Albemarle (ALB) looks to stabilize near former lows; Hold
(This stock is not technically on the UPTICKS list for FSI subscribers, but important to highlight given its pattern, as I’ve discussed with institutions.)
ALB has pulled back sharply in recent weeks but looks to stabilize right near recent lows, and rallies look likely into early January.
If/when downtrend line resistance cannot be broken on a bounce in the next 1-2 weeks, and this turns back down, the correct support should materialize at $215. (New Support) Under that level likely leads to additional weakness and buying dips would not be recommended.
At present, it’s right to expect this support holds, and ALB should attempt a bounce attempt into January.
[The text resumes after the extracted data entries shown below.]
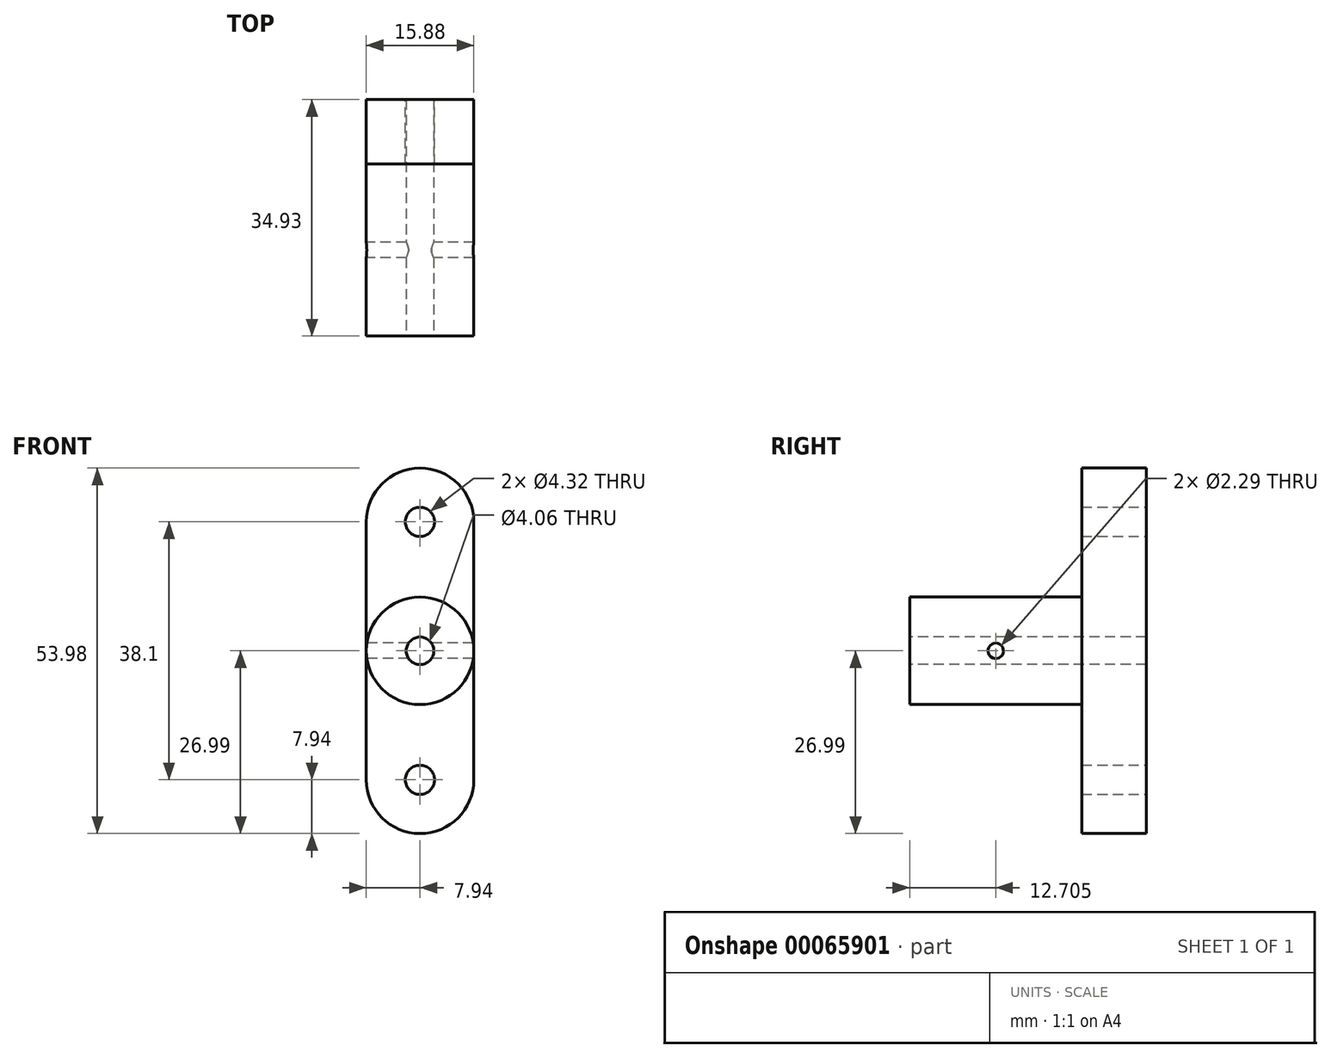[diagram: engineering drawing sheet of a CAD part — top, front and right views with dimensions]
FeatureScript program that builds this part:
annotation { "Feature Type Name" : "Feature", "Feature Type Description" : "" }
export const myFeature = defineFeature(function(context is Context, id is Id, definition is map)
    precondition{}
    {
        {
            var Q0;
            Q0=qCreatedBy(makeId("Front.planeOp"),FACE);
            var sketch = newSketch(context, id + "F0", { "sketchPlane" : qUnion([Q0])});
            skLineSegment(sketch, "E0.rect.bottom", {"start": v(7.94, 19.05) * mm, "end": v(-7.94, 19.05) * mm});
            skLineSegment(sketch, "E0.rect.top", {"start": v(7.94, -19.05) * mm, "end": v(-7.94, -19.05) * mm});
            skLineSegment(sketch, "E0.rect.left", {"start": v(7.94, 19.05) * mm, "end": v(7.94, -19.05) * mm});
            skLineSegment(sketch, "E0.rect.right", {"start": v(-7.94, 19.05) * mm, "end": v(-7.94, -19.05) * mm});
            skPoint(sketch, "E0.rect.middle", {"position": v(0, 0) * mm});
            skArc(sketch, "E1", {"start": v(-7.94, 19.05) * mm, "mid": v(0, 26.99) * mm, "end": v(7.94, 19.05) * mm});
            skArc(sketch, "E2", {"start": v(-7.94, -19.05) * mm, "mid": v(0, -26.99) * mm, "end": v(7.94, -19.05) * mm});
            skCircle(sketch, "E3", {"center": v(0, 19.05) * mm, "radius": 2.16 * mm});
            skCircle(sketch, "E4", {"center": v(0, -19.05) * mm, "radius": 2.16 * mm});
            skSolve(sketch);
        }
        {
            var Q0;
            Q0 = qSketchRegion(id + "F0", true);
            extrude(context, id + "F1", {"entities" : qUnion([Q0]), "depth" : 9.52 * mm});
        }
        {
            var Q0;
            Q0=makeQuery(id+"F1.opExtrude","CAP_FACE",FACE,{"disambiguationData":[OSD([sQuery(id+"F0.wireOp",EDGE,"E0.rect.left"),sQuery(id+"F0.wireOp",EDGE,"E0.rect.right"),sQuery(id+"F0.wireOp",EDGE,"E1"),sQuery(id+"F0.wireOp",EDGE,"E2"),sQuery(id+"F0.wireOp",EDGE,"E3"),sQuery(id+"F0.wireOp",EDGE,"E4")])],"isStart":false});
            var sketch = newSketch(context, id + "F2", { "sketchPlane" : qUnion([Q0])});
            skCircle(sketch, "E5", {"center": v(0, 0) * mm, "radius": 7.94 * mm});
            skSolve(sketch);
        }
        {
            var Q0;
            Q0 = qSketchRegion(id + "F2", true);
            extrude(context, id + "F3", {"entities" : qUnion([Q0]), "operationType" : NewBodyOperationType.ADD, "depth" : 25.4 * mm});
        }
        {
            var Q0;
            Q0=makeQuery(id+"F3.opExtrude","CAP_FACE",FACE,{"disambiguationData":[OSD([sQuery(id+"F2.wireOp",EDGE,"E5")])],"isStart":false});
            var sketch = newSketch(context, id + "F4", { "sketchPlane" : qUnion([Q0])});
            skCircle(sketch, "E6", {"center": v(0, 0) * mm, "radius": 2.03 * mm});
            skSolve(sketch);
        }
        {
            var Q0;
            Q0 = qSketchRegion(id + "F4", true);
            extrude(context, id + "F5", {"entities" : qUnion([Q0]), "operationType" : NewBodyOperationType.REMOVE, "endBound" : BoundingType.THROUGH_ALL, "oppositeDirection" : true, "depth" : 25.4 * mm});
        }
        {
            var Q0;
            Q0=makeQuery(id+"F1.opExtrude","SWEPT_FACE",FACE,{"disambiguationData":[OSD([sQuery(id+"F0.wireOp",EDGE,"E0.rect.right")])]});
            var sketch = newSketch(context, id + "F6", { "sketchPlane" : qUnion([Q0])});
            skCircle(sketch, "E7", {"center": v(22.23, 0) * mm, "radius": 1.14 * mm});
            skSolve(sketch);
        }
        {
            var Q0;
            Q0 = qSketchRegion(id + "F6", true);
            extrude(context, id + "F7", {"entities" : qUnion([Q0]), "operationType" : NewBodyOperationType.REMOVE, "oppositeDirection" : true, "depth" : 25.4 * mm});
        }
    });
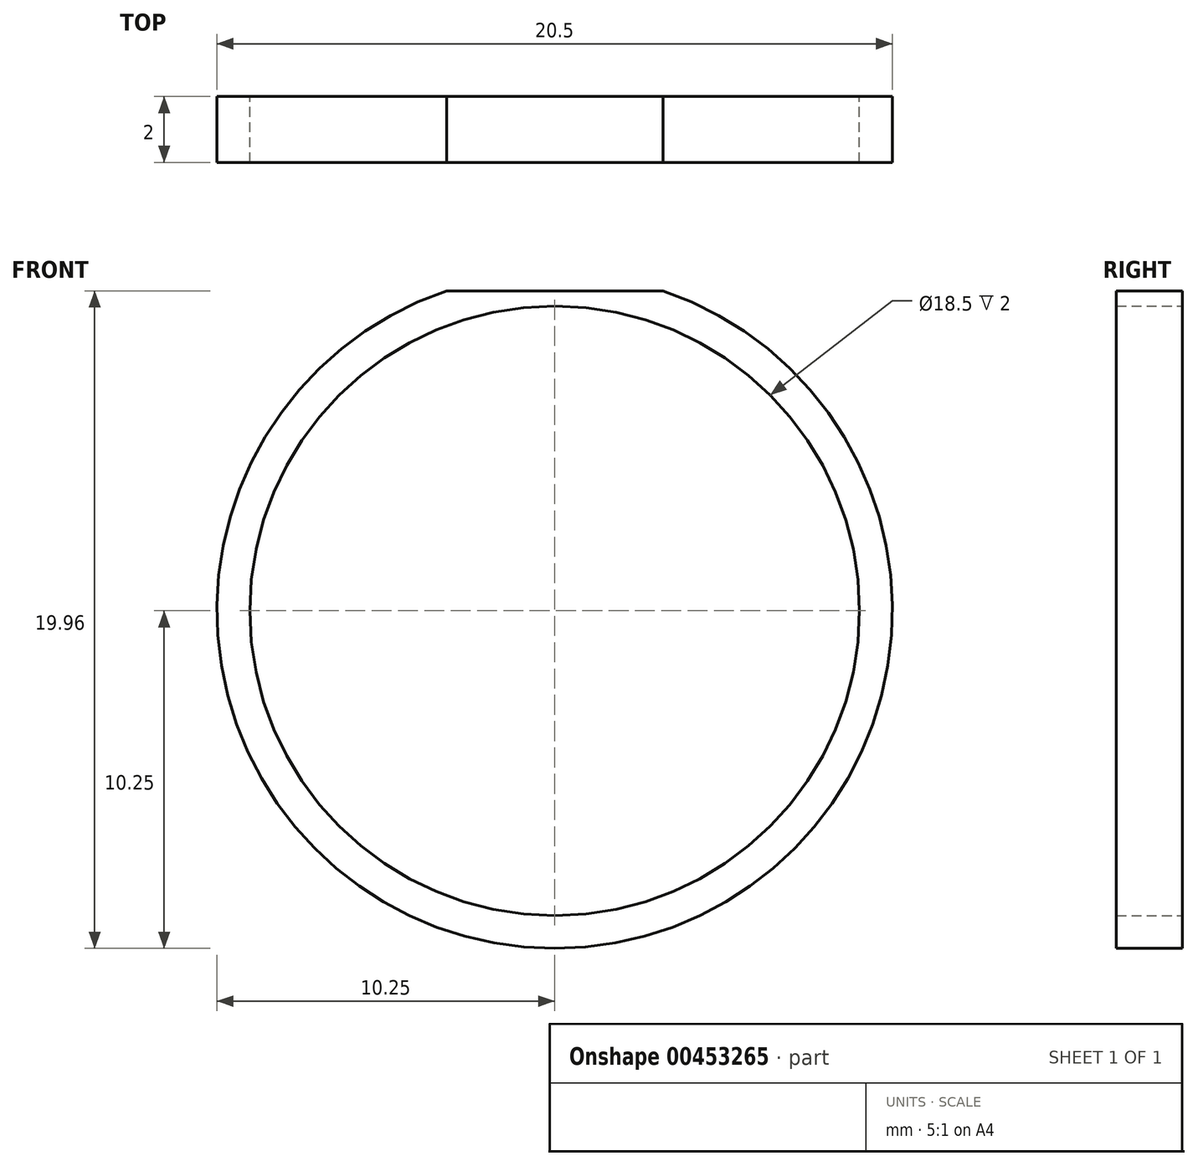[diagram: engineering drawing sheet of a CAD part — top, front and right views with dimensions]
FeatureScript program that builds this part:
annotation { "Feature Type Name" : "Feature", "Feature Type Description" : "" }
export const myFeature = defineFeature(function(context is Context, id is Id, definition is map)
    precondition{}
    {
        {
            var Q0;
            Q0=qCreatedBy(makeId("Front.planeOp"),FACE);
            var sketch = newSketch(context, id + "F0", { "sketchPlane" : qUnion([Q0])});
            skCircle(sketch, "E0", {"center": v(0, 0) * mm, "radius": 9.25 * mm});
            skArc(sketch, "E1", {"start": v(-3.28, 9.71) * mm, "mid": v(0, -10.25) * mm, "end": v(3.28, 9.71) * mm});
            skLineSegment(sketch, "E2", {"start": v(3.28, 9.71) * mm, "end": v(-3.28, 9.71) * mm});
            skSolve(sketch);
        }
        {
            var Q0;
            Q0=makeQuery(id+"F0.imprint","IMPRINT",FACE,{"disambiguationData":[TD([[makeQuery(id+"F0.imprint","IMPRINT",EDGE,{"derivedFrom":sQuery(id+"F0.wireOp",EDGE,"E0")}),-1.0]])]});
            extrude(context, id + "F1", {"entities" : qUnion([Q0]), "depth" : 2 * mm});
        }
    });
Extra Space Storage (EXR) Bad breakdown; Proper to use bounce to exit
Another important stock to highlight concerns the REIT $EXR, which has proven to be a disappointment technically in recent weeks, selling off on heavy volume which has caused a drop down to multi-month lows.
This also likely should hold and attempt to bounce from near-term oversold conditions, however, and one can expect a mild rally in the week
Bounces look likely to $153 up to $155. However, a move back above $160 looks unlikely. For those involved, it looks right to consider 155 strong near-term resistance on gains. Failure to get back above $160 on rallies should be reason to avoid EXR, expecting a possible pullback to test $138.
This latter level looks to be important support on any further drawdown and EXR is unattractive and likely underperforms further on any drop under $138.